__Your instructions__: Go through the material below and copy each line exactly.

Input for this task section start

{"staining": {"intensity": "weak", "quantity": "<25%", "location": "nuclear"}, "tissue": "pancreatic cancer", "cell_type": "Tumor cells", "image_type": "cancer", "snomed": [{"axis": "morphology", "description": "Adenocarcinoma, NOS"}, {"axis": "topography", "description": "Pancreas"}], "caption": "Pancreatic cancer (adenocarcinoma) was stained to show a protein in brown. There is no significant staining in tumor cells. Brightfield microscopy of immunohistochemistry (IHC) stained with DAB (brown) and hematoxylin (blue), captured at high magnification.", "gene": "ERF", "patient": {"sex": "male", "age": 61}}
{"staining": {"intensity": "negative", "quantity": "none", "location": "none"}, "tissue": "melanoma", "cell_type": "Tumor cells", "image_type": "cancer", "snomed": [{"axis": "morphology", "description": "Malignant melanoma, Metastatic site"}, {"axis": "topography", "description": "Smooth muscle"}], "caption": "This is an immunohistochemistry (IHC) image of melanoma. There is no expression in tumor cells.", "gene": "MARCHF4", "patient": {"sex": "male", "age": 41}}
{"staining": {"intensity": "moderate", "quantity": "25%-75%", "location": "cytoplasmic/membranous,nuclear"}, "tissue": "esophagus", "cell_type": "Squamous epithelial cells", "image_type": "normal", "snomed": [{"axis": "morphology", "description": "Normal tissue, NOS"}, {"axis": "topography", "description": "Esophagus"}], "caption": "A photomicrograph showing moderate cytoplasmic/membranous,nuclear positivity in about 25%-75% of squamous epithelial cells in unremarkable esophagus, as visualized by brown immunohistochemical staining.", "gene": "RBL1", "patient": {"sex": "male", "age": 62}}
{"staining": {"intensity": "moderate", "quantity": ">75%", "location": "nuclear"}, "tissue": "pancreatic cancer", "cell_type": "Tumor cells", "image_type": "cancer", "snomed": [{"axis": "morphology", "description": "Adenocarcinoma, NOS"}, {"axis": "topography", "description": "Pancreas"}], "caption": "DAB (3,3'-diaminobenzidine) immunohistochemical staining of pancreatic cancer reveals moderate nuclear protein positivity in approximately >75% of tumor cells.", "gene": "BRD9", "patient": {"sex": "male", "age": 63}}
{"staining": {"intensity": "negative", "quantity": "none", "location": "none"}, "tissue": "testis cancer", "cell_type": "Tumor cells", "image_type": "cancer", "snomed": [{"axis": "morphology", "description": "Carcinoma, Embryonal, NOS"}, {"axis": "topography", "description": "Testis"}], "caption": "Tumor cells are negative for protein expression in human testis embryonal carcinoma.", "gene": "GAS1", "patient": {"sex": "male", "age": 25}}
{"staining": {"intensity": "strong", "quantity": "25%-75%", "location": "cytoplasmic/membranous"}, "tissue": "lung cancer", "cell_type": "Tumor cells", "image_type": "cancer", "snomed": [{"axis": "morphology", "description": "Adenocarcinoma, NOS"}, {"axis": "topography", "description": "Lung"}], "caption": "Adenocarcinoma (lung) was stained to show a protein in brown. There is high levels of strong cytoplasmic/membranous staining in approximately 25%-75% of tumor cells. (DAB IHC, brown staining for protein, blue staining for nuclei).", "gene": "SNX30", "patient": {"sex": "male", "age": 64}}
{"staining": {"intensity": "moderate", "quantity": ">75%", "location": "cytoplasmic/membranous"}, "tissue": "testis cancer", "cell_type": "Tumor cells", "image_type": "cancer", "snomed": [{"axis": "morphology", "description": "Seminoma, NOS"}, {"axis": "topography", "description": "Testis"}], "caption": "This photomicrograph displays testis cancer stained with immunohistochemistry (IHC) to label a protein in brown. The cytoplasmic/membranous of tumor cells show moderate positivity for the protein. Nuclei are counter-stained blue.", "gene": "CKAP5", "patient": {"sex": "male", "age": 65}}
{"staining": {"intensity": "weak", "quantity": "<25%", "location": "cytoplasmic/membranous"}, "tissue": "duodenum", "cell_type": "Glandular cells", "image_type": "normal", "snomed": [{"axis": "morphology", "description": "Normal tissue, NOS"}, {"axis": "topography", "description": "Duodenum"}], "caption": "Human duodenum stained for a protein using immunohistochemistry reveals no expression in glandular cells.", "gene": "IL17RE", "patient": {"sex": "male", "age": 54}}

Input for this task section end

__Final answer__:
{"staining": {"intensity": "weak", "quantity": "<25%", "location": "nuclear"}, "tissue": "pancreatic cancer", "cell_type": "Tumor cells", "image_type": "cancer", "snomed": [{"axis": "morphology", "description": "Adenocarcinoma, NOS"}, {"axis": "topography", "description": "Pancreas"}], "caption": "Pancreatic cancer (adenocarcinoma) was stained to show a protein in brown. There is no significant staining in tumor cells. Brightfield microscopy of immunohistochemistry (IHC) stained with DAB (brown) and hematoxylin (blue), captured at high magnification.", "gene": "ERF", "patient": {"sex": "male", "age": 61}}
{"staining": {"intensity": "negative", "quantity": "none", "location": "none"}, "tissue": "melanoma", "cell_type": "Tumor cells", "image_type": "cancer", "snomed": [{"axis": "morphology", "description": "Malignant melanoma, Metastatic site"}, {"axis": "topography", "description": "Smooth muscle"}], "caption": "This is an immunohistochemistry (IHC) image of melanoma. There is no expression in tumor cells.", "gene": "MARCHF4", "patient": {"sex": "male", "age": 41}}
{"staining": {"intensity": "moderate", "quantity": "25%-75%", "location": "cytoplasmic/membranous,nuclear"}, "tissue": "esophagus", "cell_type": "Squamous epithelial cells", "image_type": "normal", "snomed": [{"axis": "morphology", "description": "Normal tissue, NOS"}, {"axis": "topography", "description": "Esophagus"}], "caption": "A photomicrograph showing moderate cytoplasmic/membranous,nuclear positivity in about 25%-75% of squamous epithelial cells in unremarkable esophagus, as visualized by brown immunohistochemical staining.", "gene": "RBL1", "patient": {"sex": "male", "age": 62}}
{"staining": {"intensity": "moderate", "quantity": ">75%", "location": "nuclear"}, "tissue": "pancreatic cancer", "cell_type": "Tumor cells", "image_type": "cancer", "snomed": [{"axis": "morphology", "description": "Adenocarcinoma, NOS"}, {"axis": "topography", "description": "Pancreas"}], "caption": "DAB (3,3'-diaminobenzidine) immunohistochemical staining of pancreatic cancer reveals moderate nuclear protein positivity in approximately >75% of tumor cells.", "gene": "BRD9", "patient": {"sex": "male", "age": 63}}
{"staining": {"intensity": "negative", "quantity": "none", "location": "none"}, "tissue": "testis cancer", "cell_type": "Tumor cells", "image_type": "cancer", "snomed": [{"axis": "morphology", "description": "Carcinoma, Embryonal, NOS"}, {"axis": "topography", "description": "Testis"}], "caption": "Tumor cells are negative for protein expression in human testis embryonal carcinoma.", "gene": "GAS1", "patient": {"sex": "male", "age": 25}}
{"staining": {"intensity": "strong", "quantity": "25%-75%", "location": "cytoplasmic/membranous"}, "tissue": "lung cancer", "cell_type": "Tumor cells", "image_type": "cancer", "snomed": [{"axis": "morphology", "description": "Adenocarcinoma, NOS"}, {"axis": "topography", "description": "Lung"}], "caption": "Adenocarcinoma (lung) was stained to show a protein in brown. There is high levels of strong cytoplasmic/membranous staining in approximately 25%-75% of tumor cells. (DAB IHC, brown staining for protein, blue staining for nuclei).", "gene": "SNX30", "patient": {"sex": "male", "age": 64}}
{"staining": {"intensity": "moderate", "quantity": ">75%", "location": "cytoplasmic/membranous"}, "tissue": "testis cancer", "cell_type": "Tumor cells", "image_type": "cancer", "snomed": [{"axis": "morphology", "description": "Seminoma, NOS"}, {"axis": "topography", "description": "Testis"}], "caption": "This photomicrograph displays testis cancer stained with immunohistochemistry (IHC) to label a protein in brown. The cytoplasmic/membranous of tumor cells show moderate positivity for the protein. Nuclei are counter-stained blue.", "gene": "CKAP5", "patient": {"sex": "male", "age": 65}}
{"staining": {"intensity": "weak", "quantity": "<25%", "location": "cytoplasmic/membranous"}, "tissue": "duodenum", "cell_type": "Glandular cells", "image_type": "normal", "snomed": [{"axis": "morphology", "description": "Normal tissue, NOS"}, {"axis": "topography", "description": "Duodenum"}], "caption": "Human duodenum stained for a protein using immunohistochemistry reveals no expression in glandular cells.", "gene": "IL17RE", "patient": {"sex": "male", "age": 54}}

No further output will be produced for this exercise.